(What is needed): Copy exactly, and only, the lines from the one containing "<!-- margin -->" through the last line of the records below.
--- Records provided ---
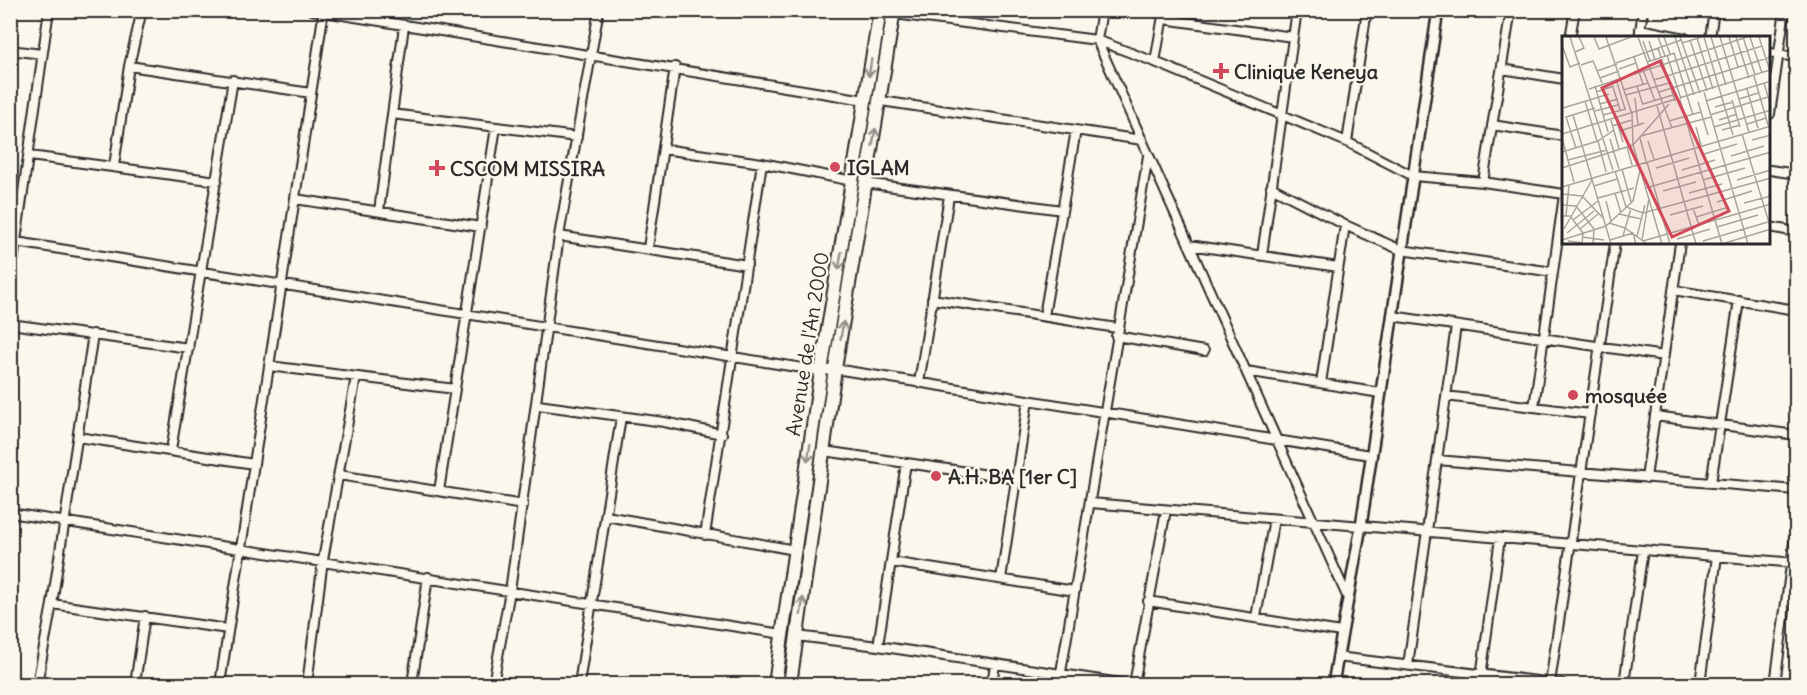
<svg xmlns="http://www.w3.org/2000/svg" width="1807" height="695" viewBox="0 0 1807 695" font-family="Delius,sans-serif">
  <rect width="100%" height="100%" fill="#fbf7ec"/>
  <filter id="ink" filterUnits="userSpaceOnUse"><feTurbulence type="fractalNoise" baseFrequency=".0167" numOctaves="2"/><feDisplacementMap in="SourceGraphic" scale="12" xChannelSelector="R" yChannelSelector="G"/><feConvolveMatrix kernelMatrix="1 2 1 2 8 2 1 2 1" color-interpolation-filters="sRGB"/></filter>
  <g filter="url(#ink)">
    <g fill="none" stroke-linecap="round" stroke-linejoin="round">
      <!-- minor casing -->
      <g stroke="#2b2b2b" stroke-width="12">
        <path id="minor" d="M312,10l553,90
          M884,10l10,4 203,26 58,22 192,80 66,34 70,6 81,12
          M1102,10l-5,30 250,556
          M1163,19l130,18
          M1640,29l45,9
          M1570,38l5,-28
          M1639,38l4,-28
          M1710,38l4,-28
          M10,50l32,4
          M1770,53l26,4
          M1155,62l9,-52
          M129,66l182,27
          M1502,69l62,10
          M881,101l261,39
          M392,114l185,23
          M1770,114l15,-104
          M1492,125l72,11
          M1347,142l20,-132
          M663,149l99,14 91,18
          M30,156l187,25
          M114,166l15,-100 13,-56
          M1770,170l26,4
          M1483,182l28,-172
          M865,183l197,27
          M1271,187l74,38 56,25 152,22
          M295,199l186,28
          M379,211l25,-185
          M1770,227l26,5
          M559,236l188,29
          M10,241l811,130 14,-2 535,86
          M1189,245l149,22
          M648,248l27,-181
          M1262,255l35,-245
          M10,283l39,-273
          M1673,290l123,20
          M932,299l185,29
          M1044,316l32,-186
          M1392,316l272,40
          M10,324l179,24
          M1116,336l88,15
          M269,366l186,23
          M1246,371l134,22
          M919,383l30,-187
          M1321,383l24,-158
          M1446,396l144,18
          M538,405l126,17 58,12
          M1534,407l30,-212
          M1655,416l141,19
          M78,437l176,27
          M171,450l62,-370
          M824,451l192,28
          M1437,460l359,30
          M339,475l184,30
          M1646,478l34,-235
          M1711,483l28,-183
          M439,491l57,-364
          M1091,503l705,60
          M10,513l772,121
          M606,516l189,34
          M705,535l57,-372
          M891,562l184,29
          M1001,579l27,-179
          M1148,601l193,31
          M52,604l176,25
          M1256,617l18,-98
          M797,636l81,10 249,38
          M878,646l28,-183
          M1337,657l226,27
          M1408,665l48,-339
          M1550,683l65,-440
          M37,684l15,-80 41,-270
          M135,684l10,-68
          M220,684l104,-674
          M307,684l16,-124 33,-183
          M412,684l16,-107
          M493,684l17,-93 49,-355 40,-226
          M579,684l42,-267
          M992,684l3,-20
          M1059,684l89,-528
          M1134,684l32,-174
          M1480,684l20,-146
          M1624,684l19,-134
          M1700,684l17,-128
          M1775,684l21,-156"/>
      </g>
      <!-- tertiary casing -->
      <g stroke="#2b2b2b" stroke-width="14">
        <path id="tertiary" d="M1333,684l28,-158 77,-516"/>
      </g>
      <!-- primary casing -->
      <g stroke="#2b2b2b" stroke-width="16">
        <path id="primary" d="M775,684l46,-313 59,-361
          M790,684l45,-315 59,-359"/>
      </g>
      <!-- minor -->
      <use href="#minor" stroke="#fbf7ec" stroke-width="8"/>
      <!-- tertiary -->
      <use href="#tertiary" stroke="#fbf7ec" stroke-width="9"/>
      <!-- primary -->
      <use href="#primary" stroke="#fbf7ec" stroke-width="12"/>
    </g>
    <!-- one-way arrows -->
    <defs><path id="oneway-shaft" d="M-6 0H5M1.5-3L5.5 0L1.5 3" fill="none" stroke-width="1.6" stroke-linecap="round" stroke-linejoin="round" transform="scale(1.5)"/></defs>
    <g stroke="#93918c">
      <use href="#oneway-shaft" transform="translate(870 68) rotate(99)"/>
      <use href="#oneway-shaft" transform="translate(874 137) rotate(-80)"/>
      <use href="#oneway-shaft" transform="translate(840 261) rotate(100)"/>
      <use href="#oneway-shaft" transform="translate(842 330) rotate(-81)"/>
      <use href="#oneway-shaft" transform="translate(809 453) rotate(98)"/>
      <use href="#oneway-shaft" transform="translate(802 606) rotate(-82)"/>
    </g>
  </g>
  <!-- markers -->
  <g fill="#d1495b" stroke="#fbf7ec" stroke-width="2">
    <path d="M1218 62h6v6h6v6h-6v6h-6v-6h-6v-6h6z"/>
    <circle cx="835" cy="167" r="6"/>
    <path d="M434 159h6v6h6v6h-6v6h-6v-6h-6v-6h6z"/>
    <circle cx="1573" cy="395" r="6"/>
    <circle cx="936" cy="476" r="6"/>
  </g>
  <g text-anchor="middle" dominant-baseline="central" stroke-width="4.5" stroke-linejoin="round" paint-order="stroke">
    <!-- poi labels -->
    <g font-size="20" font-weight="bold" fill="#2b2b2b" stroke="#fbf7ec" text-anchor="start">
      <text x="1234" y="71">Clinique Keneya</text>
      <text x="847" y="167">IGLAM</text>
      <text x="450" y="168">CSCOM MISSIRA</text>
      <text x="1585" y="395">mosquée</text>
      <text x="948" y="476">A.H. BA [1er C]</text>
    </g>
    <!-- street labels -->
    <g font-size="20" fill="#2b2b2b" stroke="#fbf7ec">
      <text transform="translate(807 344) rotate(-81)">Avenue de l'An 2000</text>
    </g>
  </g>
  <!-- overview -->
  <g transform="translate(1562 36)">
    <rect width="208" height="208" fill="#fbf7ec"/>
    <path fill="none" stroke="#a8a59f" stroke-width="1.5" d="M8,1l43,133M32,1l5,12 32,-12M44,1l26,77 1,31 29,99M76,1l34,91M96,1l7,19M102,1l6,17M113,1l19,58M118,1l20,56M142,1l29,98M149,1l15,48M158,1l29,95M167,1l9,30M174,1l13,41M181,1l12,38M188,1l12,36M197,1l11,34M135,2l16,51M128,4l17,51M81,5l7,20M87,5l6,19M120,7l20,-6M0,9l8,22 10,-4M96,12l17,53M13,16l9,-4 -5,-11M112,17l19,62M105,19l14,44M72,21l9,27M85,26l28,-9M54,27l65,-23M19,29l12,-4 9,22M57,33l17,-6M81,34l12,31M35,35l20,-7M192,40l14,49M38,42l19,-7M54,43l9,30M92,44l108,-34M202,47l7,24M33,50l13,46M75,50l6,19M51,51l7,23M27,53l158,-52M185,53l11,39M61,54l25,-7M34,56l18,-6M97,56l112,-35M142,56l44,152M64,59l43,-12M73,62l3,27M177,63l19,-6M118,64l14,47M170,64l8,27M23,65l12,40M144,65l65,-20M136,66l10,33M38,68l18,-5M81,68l30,-9M95,70l39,138M153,71l18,-5M1,72l46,-14M33,75l23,-6M52,76l9,30M11,79l38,129M41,79l23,-6M148,79l61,-19M49,84l8,29M157,84l18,-6M107,85l32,-9M185,88l19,-6M50,90l20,-6M134,91l5,18M152,91l57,-17M160,94l18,-5M58,95l24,-8M0,98l208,-64M79,100l70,-19M0,102l12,44M78,102l6,23M48,103l9,30M190,104l19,-5M36,105l8,31M86,105l6,18M65,111l5,18M14,112l-10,-31 29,-9M132,112l28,96M0,116l36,-11 16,-11M142,118l33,-10M169,120l33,-10M6,124l39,-10M85,126l23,82M0,132l71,-23 36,-41M94,132l33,-10M60,133l9,33M120,134l33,-10M53,135l11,36 17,6 128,-35M141,144l42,-12M175,144l34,-10M32,150l23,-7M0,151l209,-61M84,152l125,-36M101,155l33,-9M53,157l6,20M127,157l33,-9M0,158l20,2 21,22M36,162l36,-10M44,165l5,20M71,165l7,-31M155,166l35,-11M182,167l27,-7M209,168l-7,2 7,23M0,169l14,1 18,23 -1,15M131,172l6,17M57,178l22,5M108,179l33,-9M0,180h8l13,17 -1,11M4,180l3,-31M134,181l33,-10M11,184l25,-19M47,187l16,5 22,16M155,191l41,-12M2,193l28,-49M18,193l18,-15M5,197l27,-22M61,200l8,-28M75,200l8,-31M20,201l22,3M115,203l33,-10M0,204l44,-14 27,-25M48,204l23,-7 3,11M80,204l7,-42M6,205l23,3M81,205l121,-35 -22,-72M141,205l65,-19M160,208l49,-15"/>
    <path fill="#d1495b" fill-opacity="0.15" stroke="#d1495b" stroke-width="3" d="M98,25l69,150 -57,26 -70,-149z"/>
    <rect width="208" height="208" fill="none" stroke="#2b2b2b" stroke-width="3"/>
  </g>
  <!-- margin -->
  <rect width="1807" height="695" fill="none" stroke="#fbf7ec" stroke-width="36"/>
  <rect x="18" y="18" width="1771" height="659" fill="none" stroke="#2b2b2b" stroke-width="2" filter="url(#ink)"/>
</svg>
---
(Task answer):
  <!-- margin -->
  <rect width="1807" height="695" fill="none" stroke="#fbf7ec" stroke-width="36"/>
  <rect x="18" y="18" width="1771" height="659" fill="none" stroke="#2b2b2b" stroke-width="2" filter="url(#ink)"/>
</svg>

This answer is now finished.